WHAT IS BEING ASKED: Please transcribe the lines of the entries below from the line containing "in Madrid. I’ll" up to and including the line containing "نوین طب ایرانیان". Leave the pictures out of your answer.

EXTRACTED RECORDS:
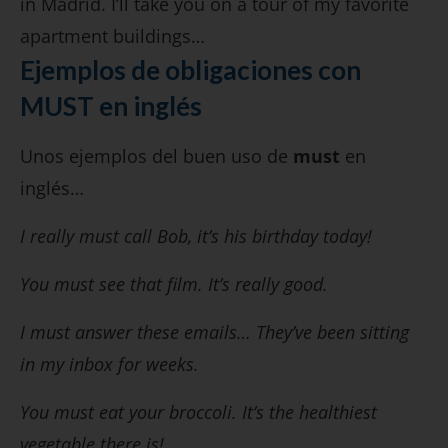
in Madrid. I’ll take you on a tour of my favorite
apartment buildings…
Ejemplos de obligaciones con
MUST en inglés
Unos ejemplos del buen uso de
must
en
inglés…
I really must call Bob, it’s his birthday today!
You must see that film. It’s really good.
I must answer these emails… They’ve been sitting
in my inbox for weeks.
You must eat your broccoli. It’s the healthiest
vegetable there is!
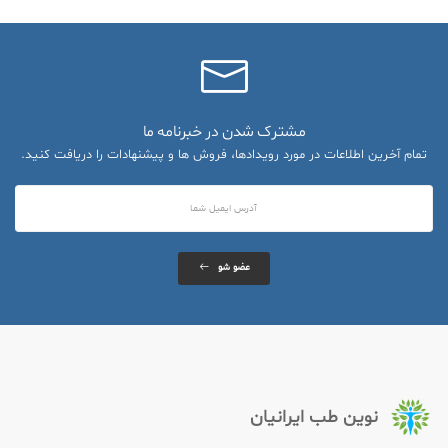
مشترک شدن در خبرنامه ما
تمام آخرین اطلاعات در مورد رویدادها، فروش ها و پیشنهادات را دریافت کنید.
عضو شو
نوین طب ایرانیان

==

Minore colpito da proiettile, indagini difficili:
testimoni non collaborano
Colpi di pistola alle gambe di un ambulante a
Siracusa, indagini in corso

RESULT OF THE EXERCISE:
in Madrid. I’ll take you on a tour of my favorite
apartment buildings…
Ejemplos de obligaciones con
MUST en inglés
Unos ejemplos del buen uso de
must
en
inglés…
I really must call Bob, it’s his birthday today!
You must see that film. It’s really good.
I must answer these emails… They’ve been sitting
in my inbox for weeks.
You must eat your broccoli. It’s the healthiest
vegetable there is!
مشترک شدن در خبرنامه ما
تمام آخرین اطلاعات در مورد رویدادها، فروش ها و پیشنهادات را دریافت کنید.
عضو شو
نوین طب ایرانیان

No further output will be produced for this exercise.